Claude Lévi-Strauss nasceu em Bruxelas, em 28 de novembro de 1908 e morreu em Paris, em 30 de outubro de 2009, perto de completar 101 anos. Citado em Estrangeiro, composição musical de Caetano Veloso que trouxe o desgosto do jovem francês diante à paisagem da Baía de Guanabara, para mim tão majestosa. É sabido que vários são os livros de sua autoria que são obrigatórios para entender o Brasil. O que mais gosto de citar, presente no livro Raça e História, de 1952, é: não há sociedades inferiores e que cada uma deve ser pensada em seus próprios termos e que não se pode “repudiar pura e simplesmente as formas culturais, morais, religiosas, sociais e estéticas mais afastadas daquelas com que nos identificamos”.
Claude Lévi-Strauss chegou ao Brasil em 1935. Foi professor de Sociologia na Universidade de São Paulo até 1937. Nesse ano, lembra o antropólogo Viveiros de Castro, deixou a instituição por suas “simpatias à esquerda” e por sua origem judaica, quando experimentou o constrangimento da interdição de retornar ao Brasil para dar continuidade às expedições etnográficas entre povos indígenas.
O jovem francês de 26 anos conheceu muito do Brasil. Sobre este país, tem uma passagem que me toca muito quando externa a maneira de viver dos professores: “a condição de humilhação dos meus colegas locais com uma espécie de piedade um pouco altiva. Ao ver esses professores, miseravelmente pagos, obrigados a executarem trabalhos obscuros para poderem comer, senti orgulho de pertencer a um país de cultura antiga no qual o exercício duma profissão liberal estava rodeada por um conjunto de garantias e prestígios.” Mas, este assunto é pano para outra manga.

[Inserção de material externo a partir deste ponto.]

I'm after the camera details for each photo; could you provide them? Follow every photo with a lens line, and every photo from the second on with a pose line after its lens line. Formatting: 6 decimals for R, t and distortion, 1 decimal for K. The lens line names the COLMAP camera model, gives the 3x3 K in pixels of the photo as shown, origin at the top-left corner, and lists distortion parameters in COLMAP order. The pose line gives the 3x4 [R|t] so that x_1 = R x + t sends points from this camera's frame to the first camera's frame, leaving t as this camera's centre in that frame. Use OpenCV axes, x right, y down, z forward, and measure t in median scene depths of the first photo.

O livro Tristes trópicos descreve, principalmente, as viagens do antropólogo francês ao interior do Brasil, entre os povos Kadiwéu, Boe-bororo, Nambiquara, Tupi-Kawahib. É, a meu ver, seu livro mais famoso. Apareceu em 1955, após quase vinte anos no Brasil. Para se ter uma ideia, na primeira década de sua publicação, atingiu uma vendagem de mais de 60 mil exemplares. E só não venceu o Prêmio Goncourt porque o júri qualificou o texto como obra literária e não de não-ficção, como lembrou David Pace, um de seus biógrafos. Mas, Tristes trópicos ganhou espaços mais largos. Ganhou o mundo. Com aproximadamente quinhentas páginas, foi escrito em cinco meses, de 12 de outubro de 1954 a 5 de março de 1955, em uma máquina portátil de escrever, de segunda mão.

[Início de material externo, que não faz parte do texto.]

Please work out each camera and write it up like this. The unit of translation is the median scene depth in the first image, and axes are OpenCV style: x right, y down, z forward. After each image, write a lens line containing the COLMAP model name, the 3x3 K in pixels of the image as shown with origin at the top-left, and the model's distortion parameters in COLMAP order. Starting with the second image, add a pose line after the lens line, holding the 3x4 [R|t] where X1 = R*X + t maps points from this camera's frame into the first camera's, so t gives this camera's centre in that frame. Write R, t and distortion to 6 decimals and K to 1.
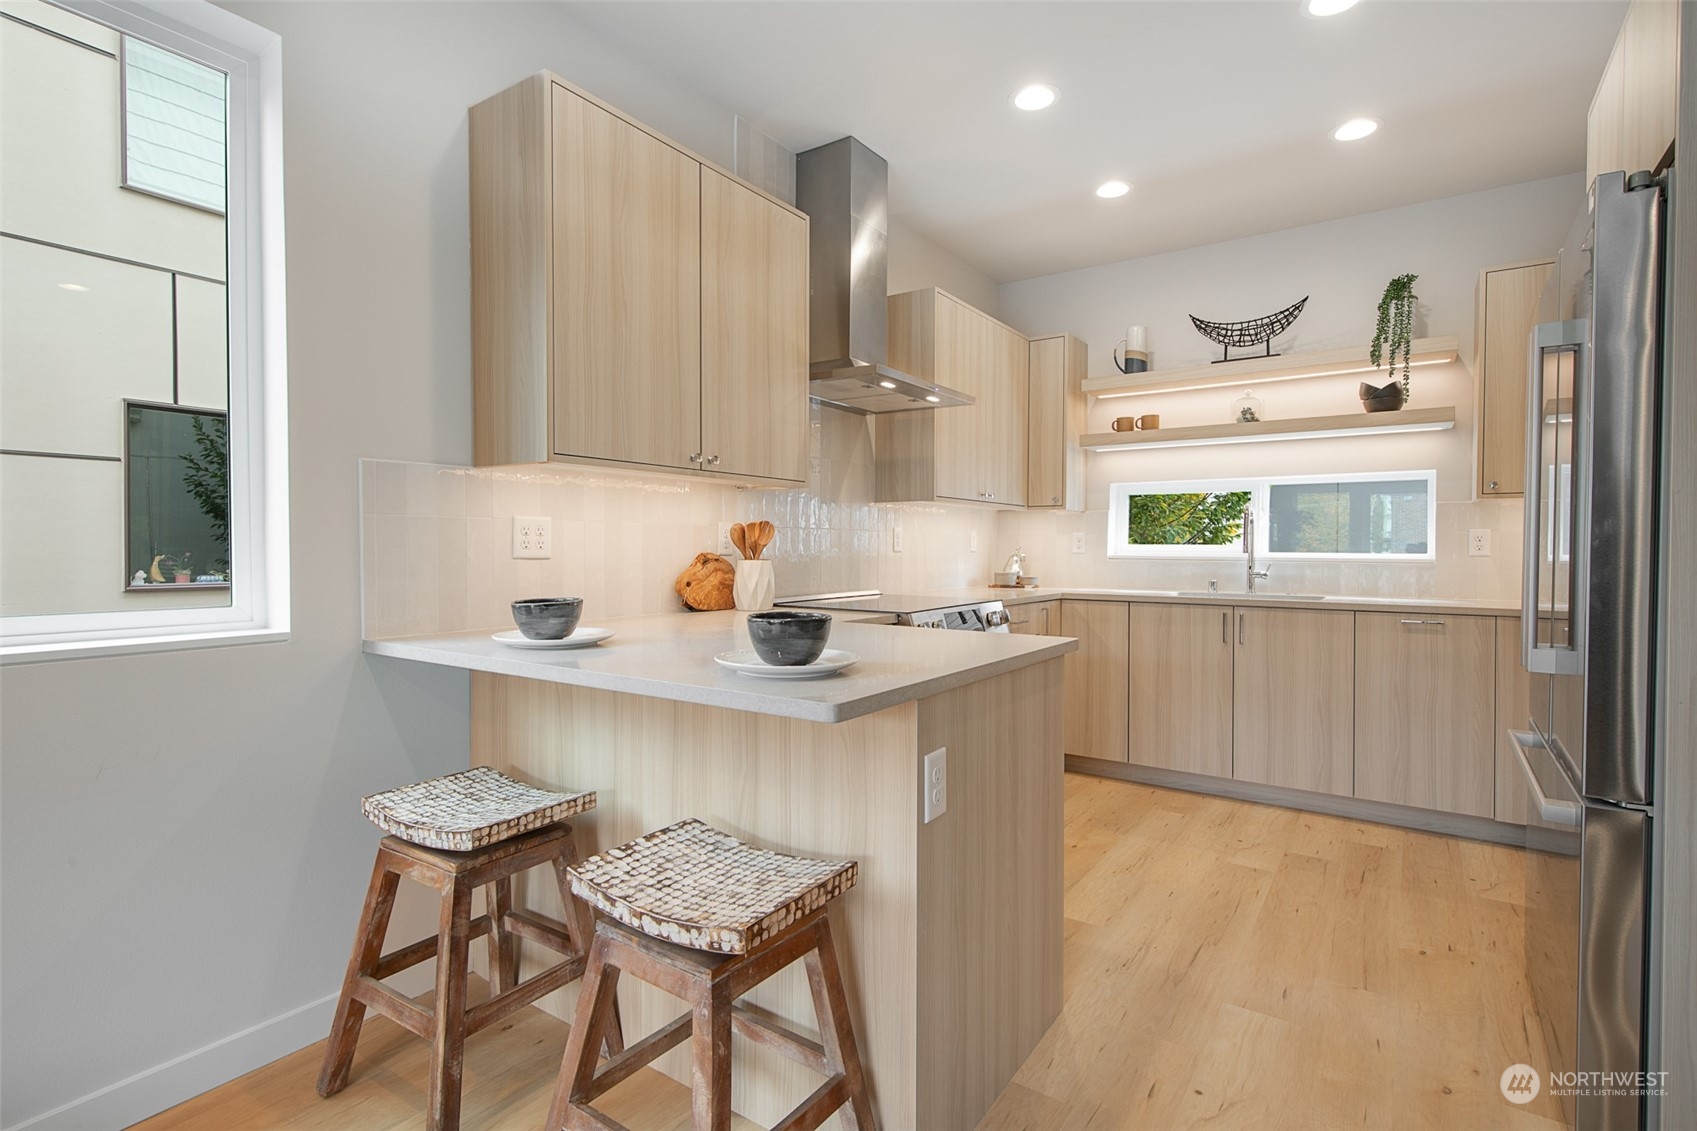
lens RADIAL K [[809.4, 0, 851.5], [0, 809.4, 561.8], [0, 0, 1]] dist [0.000548, -0.000344]
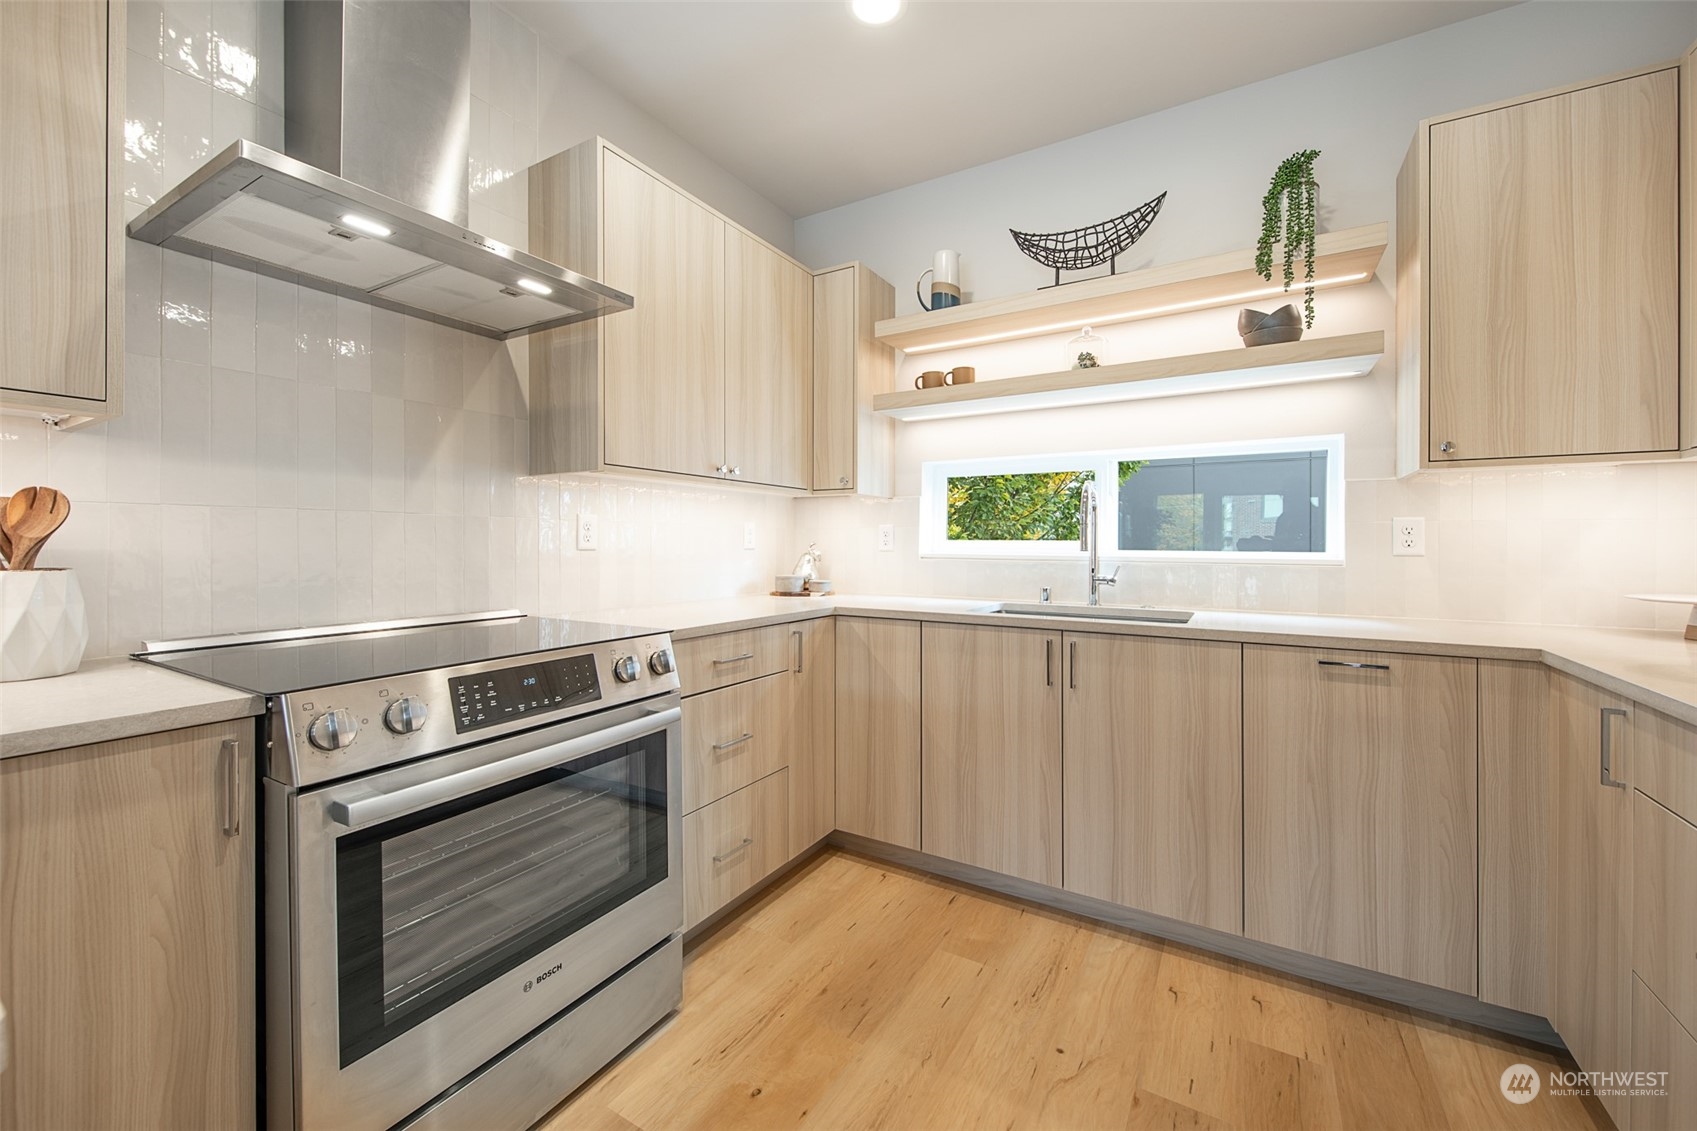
lens RADIAL K [[646.8, 0, 844.9], [0, 646.8, 546.5], [0, 0, 1]] dist [0.000685, -0.000102]
pose [[0.998644, -0.000586, 0.052064, 0.262650], [0.001332, 0.999897, -0.014287, -0.007600], [-0.052051, 0.014337, 0.998542, 0.470236]]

Conheci recentemente a máquina de escrever de Lévi-Strauss, usada para datilografar as 465 páginas do clássico Tristes trópicos. Portátil, lá está ela, sobre uma das faces da maleta, para quem tiver interesse em apreciá-la, à página 383 da volumosa obra biográfica Lévi-Strauss, da historiadora Emmanuelle Loyer. Soberana acha-se a máquina, a ocupar quase a metade da página, a ilustrar a sessão Tristes trópicos, uma viagem no tempo. Um produto que pertenceu a outrem, com teclado alemão, comprada em um bazar na cidade de São Paulo dos anos 30 do século passado, durante sua estada no Brasil.
Contudo, não é somente sua exterioridade sombrosa que me fascina – em preto envelhecido, com teclas brancas, exibida com papel parcialmente exposto no rolo, com escrita ininteligível (Claro! O teclado é alemão!). É possível ver os dois carretéis por onde passeou, por quilômetros e quilômetros, para lá e para cá, a fita de tinta preta, que me faz lembrar de minha Olivetti dos anos de 1970, presente de meu pai que guardo como relíquia. Sou capaz de ouvir o ruído das teclas em movimento e o suave toque do sino anunciando que a linha está próxima ao fim, hora de tocar na manivela para a troca de linha, correspondente à tecla enter dos computadores (risos).
O que mais me fascina é o fato de a máquina de escrever ter acompanhado Lévi-Strauss por décadas. Isso, sua máquina de escrever durante os vinte anos seguintes à compra, talvez em uma rua do Brás. Imagina… o jovem etnógrafo francês a comprou para uso em suas expedições, “sem desconfiar de que as condições de vida entre os nambiquaras seriam tais que me faltariam as comodidades mais elementares para fazer uso dela.” Fico a imaginar em que momentos de suas viagens de campo, em situações tão minimalistas, Lévi-Strauss a apoiaria sobre das pernas, a escrever suas impressões tropicais. E o que os indígenas pensariam sobre o ruído das teclas em movimento? Um pássaro de canto até então jamais ouvido?